Date: 2021 May 4
APOK News:
APOK III Chapter 26 has begun! Big steps forward and getting every closer to the end of the trilogy. I’m as excited as you are to find out what happens. What is going to happen… Hmmm…
OPPORTUNITY KNOCKS
It can come as a whisper, and at other times, it can hit you like a truck (or in my case, a compact 4 door).
BOHEMIAN… or “starving artist” is a term that was made popular in Paris in the mid 1800s. While I wouldn’t consider myself a true starving artist, thanks to my day job, if I was to support myself through my artistic works only, not only would I be starving, I’d likely be dead already. Art is a tricky business when it comes commercial success, there are many underlying currents beyond subjectivity, all out of the artist’s control. Two people could read, watch or listen to the same thing and have two completely different reactions. While I’ve been fortunate that there have been many who enjoy my works, in order to quit my day job I would have to sell a staggering amount… each sale gets me closer, however if I never reach that point, I am happy with that too. In Paris words, “C’est la vie.”
There have been many who lived to create, rather than create to live.
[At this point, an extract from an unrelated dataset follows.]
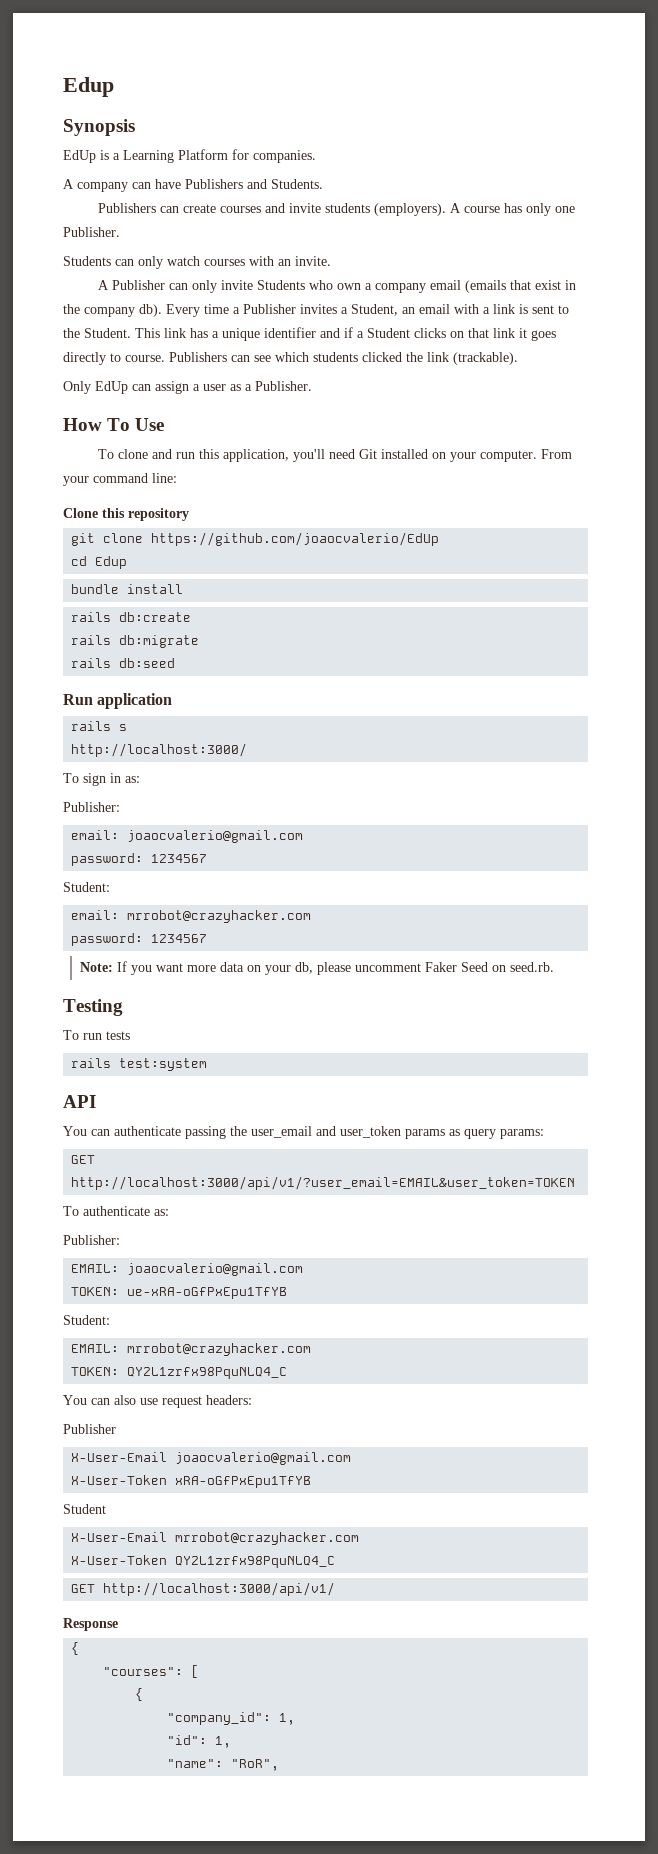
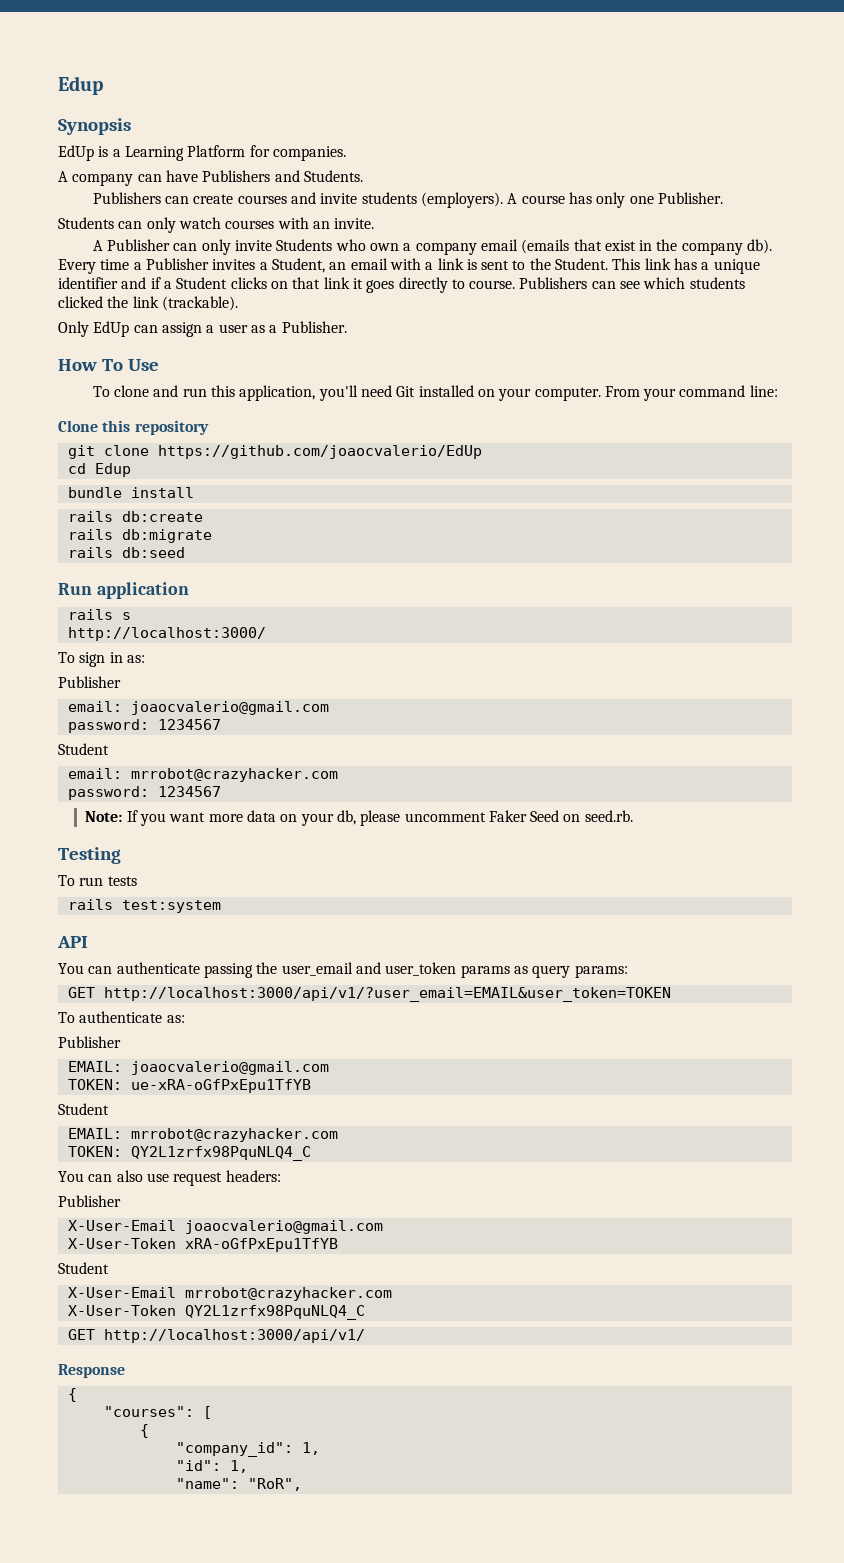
[63,802,120,812] Publisher: -> [58,676,121,688] Publisher
[63,882,110,892] Student: -> [58,743,109,755] Student
[63,1235,120,1245] Publisher: -> [58,1036,121,1048] Publisher
[63,1315,110,1325] Student: -> [58,1103,109,1115] Student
A distinguished list of artists who died poor, yet their works today are worth millions, include; Vincent Van Gogh (visual artist), Johann Sebastian Bach (composer), Claude Monet (visual artist), Edgar Allan Poe (writer), Emily Dickinson (writer) and many more. They disregarded the musings and rumblings of the people around them critiquing their work and passing it by.
When I started writing APOK (2011), it was a nameless story that I was doing for myself. My passion or driving force was working a job (case), where I had no say or control over what I was spilling my heart and soul into all day, everyday (while each investigation has its own challenges – this particular one had more than all those before it and all those after it). Before taking up the pen, my regular outlet was exercise and at that time, no matter how much I beat myself up, nothing seemed to relieve the pressure… that was until I finally started to write. The stress release was near immediate. As quickly as it takes to flick a switch, I was now the master of my domain, no one could tell me what to say or what my characters could do. I had absolute freedom, and for the first time in a long time, the stress began to lift. Just when I thought I had everything under control along came a car… turning my hobby into my focus. It gave me light when there was darkness.
Each and everyone of us is an artist in one fashion or another. Like many others, for years I silenced the writer inside saying things like; “I don’t have time. / I had more important things to do. / That’s a child’s dream, time to focus on reality.” It wasn’t until I felt like a hamster on a wheel spinning and never going anywhere when I heard the knocking of opportunity. I wasn’t even sure what or who was going to be there when I swung open the door.
Personally, I don’t know what I would do if I wasn’t writing. Funny how that happens. While I work hard to make sure that whoever cracks an APOK spine and runs their finger across the black font enjoys the story, it’s not what drives me to do what I do. It’s the joy of creating. Now, years later and two published novels deep, I still love to write. Clicking the keys still brings a smile to my face as I lose myself in my imagination.
Being a starving artist is to create from the heart. In doing so success is guaranteed (success definition: The accomplishment of an aim or purpose). Find your inner starving artist and feel the heaviness of life get lighter…listen for the whisper, cuz you don’t want to get hit by the truck. Trust me.